**EXERCISE:**
Express the text of the entries below as a JSON list of strings, one string per line, leaving out blank lines and the pictures.

**Stored dataset entries:**
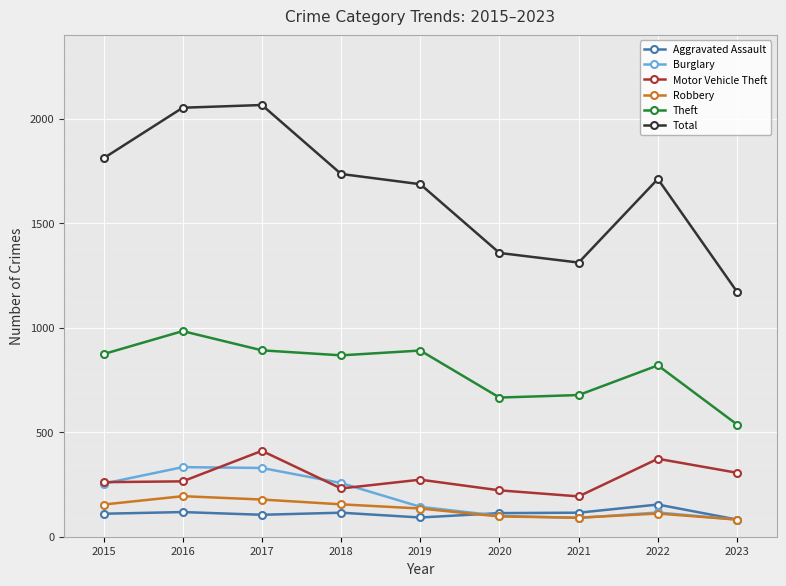

The value of Burglary at 2020 is 100. True or false?

True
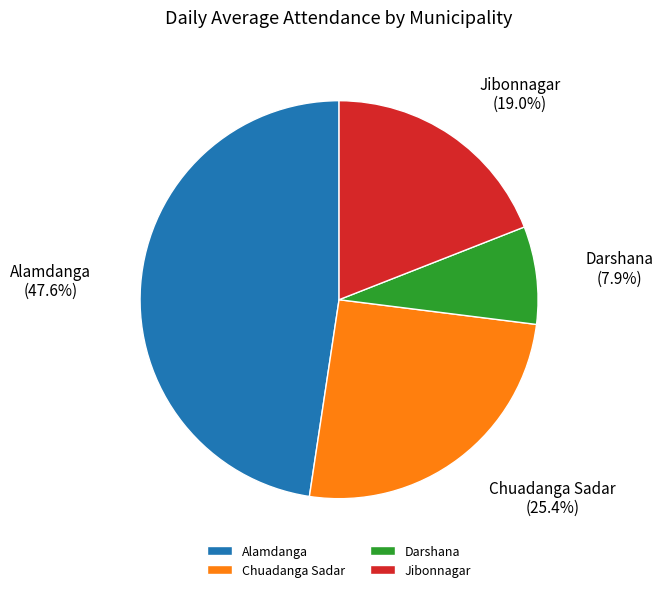

Which slice is the largest?

Alamdanga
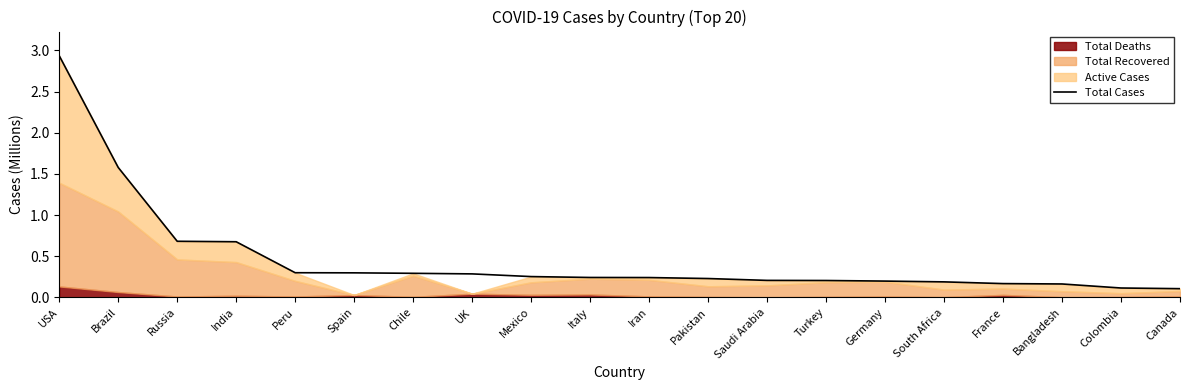

Is it true that the value at Pakistan is 0.1?

False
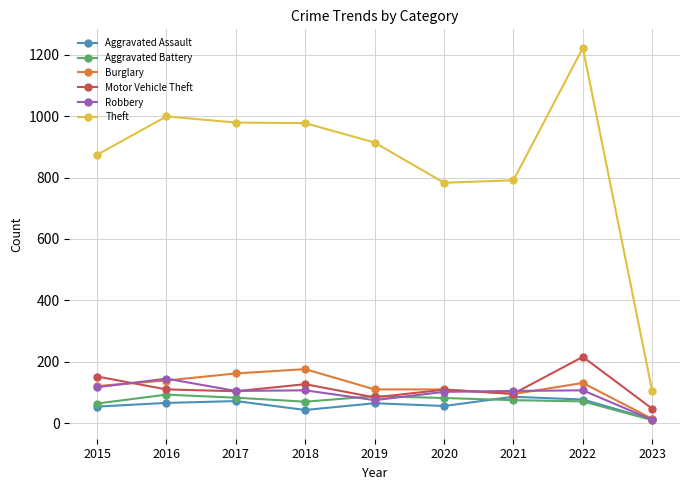

At which category is the sum across all series the highest?

2022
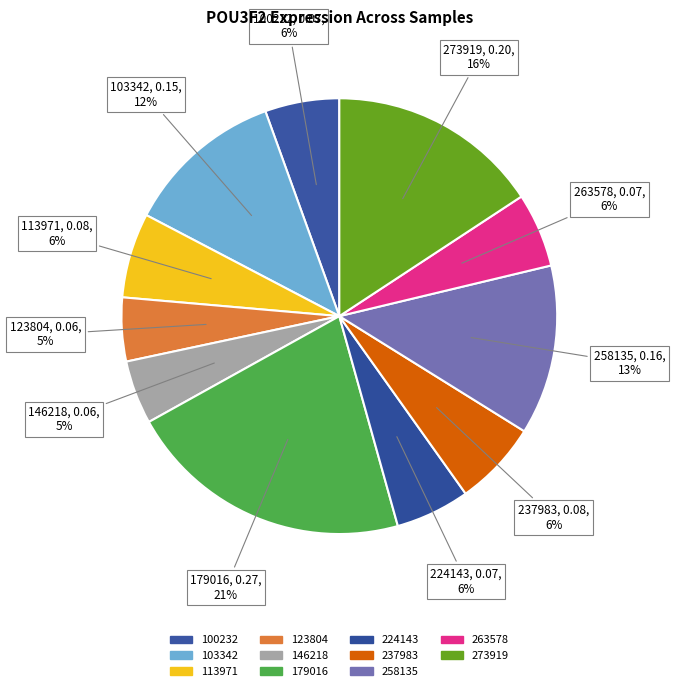

Which category has the biggest portion of the pie?

179016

**RESPONSE AREA:**
[
  "The value of Burglary at 2020 is 100. True or false?",
  "True",
  "Which slice is the largest?",
  "Alamdanga",
  "Is it true that the value at Pakistan is 0.1?",
  "False",
  "At which category is the sum across all series the highest?",
  "2022",
  "Which category has the biggest portion of the pie?",
  "179016"
]